Copertina 5

Info

Anno di uscita:2016
Durata:44 min.
Etichetta:Rise Above Records

Tracklist

  1. THE DEVIL'S WIDOW
  2. LORELEY
  3. THE ROGUE'S LOT
  4. LORD OF MISRULE
  5. HALF MOON STREET
  6. THE WEIRD OF FINISTERE
  7. FLOWER PHANTOMS
  8. OLD FIRES
  9. THINGS PRESENT, THINGS PAST

Line up

  • Alia O'Brien: vocals, flute, organ
  • Sean Kennedy: guitars
  • Lucas Gadke: bass
  • Michael Carrillo: drums

Voto medio utenti

Può capitare di trovarsi in situazioni imbarazzanti. Esce il disco del tal gruppo, riceve giudizi sensazionali a destra e a sinistra, e all’ascolto approfondito da parte del sottoscritto sovvengono solo mille perplessità: dove ho sbagliato?

I Blood Ceremony non hanno bisogno di grandi presentazioni. Il quartetto di Toronto, ormai sulla breccia da qualche anno, si è ritagliato un suo spazio nel filone revivalistico di certe sonorità psych/doom/prog mutuate direttamente dagli anni Settanta.

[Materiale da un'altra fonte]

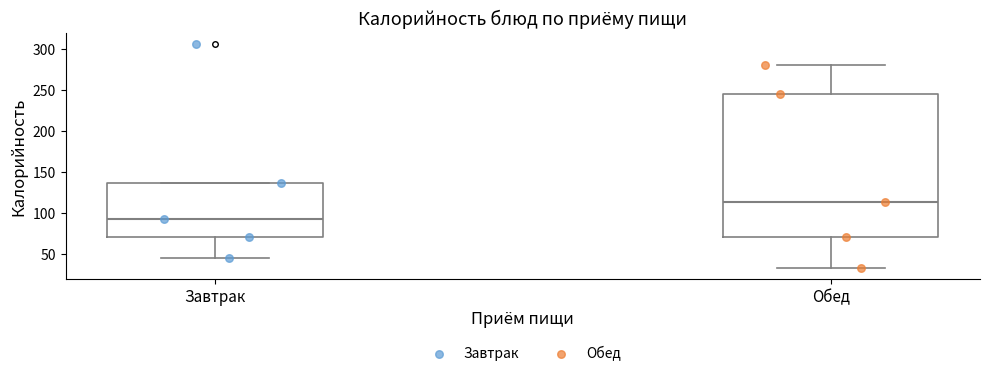

Which box has the lowest median line?

Завтрак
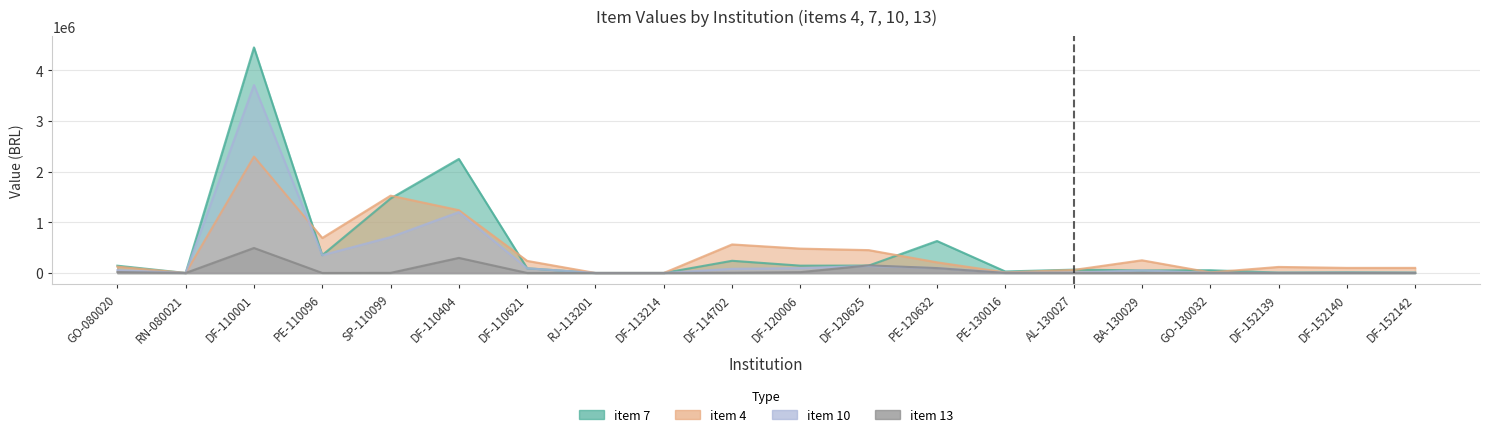

True or false: item 13 has more than 0 interior local peaks.

True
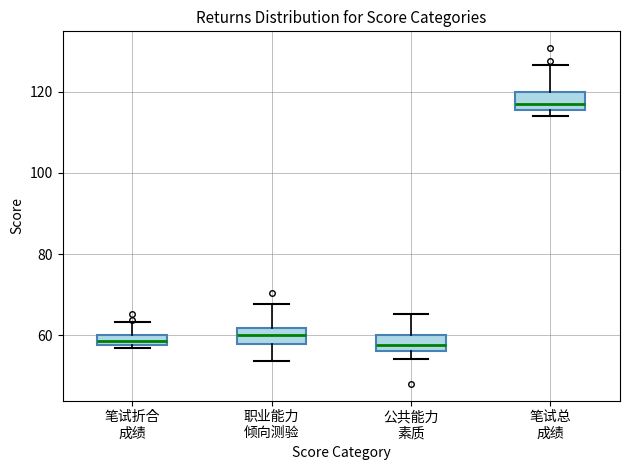

Which box's median line is the highest?

笔试总 成绩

In questa giungla a qualcuno è andata molto bene (penso ai Wolfmother o ai White Stripes) ad altri sicuramente, e un po’ ingiustamente, meno (cito i nostrani Unreal City). “Lord Of Misrule” doveva essere (e forse lo è) il disco della consacrazione artistica dei canadesi ma ha, a giudizio di chi scrive, un neo imperdonabile: premi il tasto “PLAY” e ti ritrovi catapultato indietro di quarant’anni, tra assoli di flauto dei migliori Focus (indicare i Jethro Tull mi sembrava banale) e riff di chitarra chiaramente ispirati a Tony Iommi, soluzioni tastieristiche “scippate” agli Atomic Rooster e voci dall’incedere talvolta diabolico alla Arthur Brown, talvolta pastorale alla Pavlov’s Dog, con QUEI suoni, QUELLE atmosfere, QUEL mix “ottotraccesco” (ho coniato un neologismo) tipico del periodo. I nostri sono addirittura andati a Londra, presso i Toe Rag Studios di Liam Watson (quelli dove hanno registrato anche i sopraccitati White Stripes per intenderci) per immergersi totalmente nel mood ricercato e il risultato è un disco che, per tutti i motivi di cui sopra, non è per niente attuale, non vuole esserlo e sembra la ristampa del potenziale unico full-length di qualche band occulta di inizio Seventies.

Mi sono allora chiesto: “Perché riesco, ad esempio, a tollerare (anzi apprezzare) l’ultimo disco degli Opeth o le più recenti fatiche discografiche degli Spiritual Beggars, proprio io che sono cresciuto a pane e prog della vecchia scuola ma che non sopporto quel citazionismo che troppo spesso sfocia nel plagio?” Perché un disco degli Opeth, anche se acustico, anche se registrato “alla vecchia” con strumenti vintage, anche se “filtrato” dalle sapienti ed esperte mani di Steven Wilson, suona Opeth dalla prima all’ultima nota. Nel caso degli Spiritual Beggars è la percezione di “divertimento collettivo” a vincere sulla proposta musicale che, oggettivamente, altro non fa che tributare le vecchie glorie passate.

Per queste realtà così tanto derivative il mercato è floridissimo e sarebbe davvero un peccato non approfittarsene, lo riconosco, soprattutto per le loro tasche. Detto questo, se voglio godermi un Hammond che ruggisce, un Mellotron spettrale, un flauto virtuoso e penetrante, personalmente rivolgo le mie orecchie altrove: c’è a chi piace vincere facile, ma io vorrei lasciare gli anni a venire a chi è pronto ad affrontarli in maniera leale.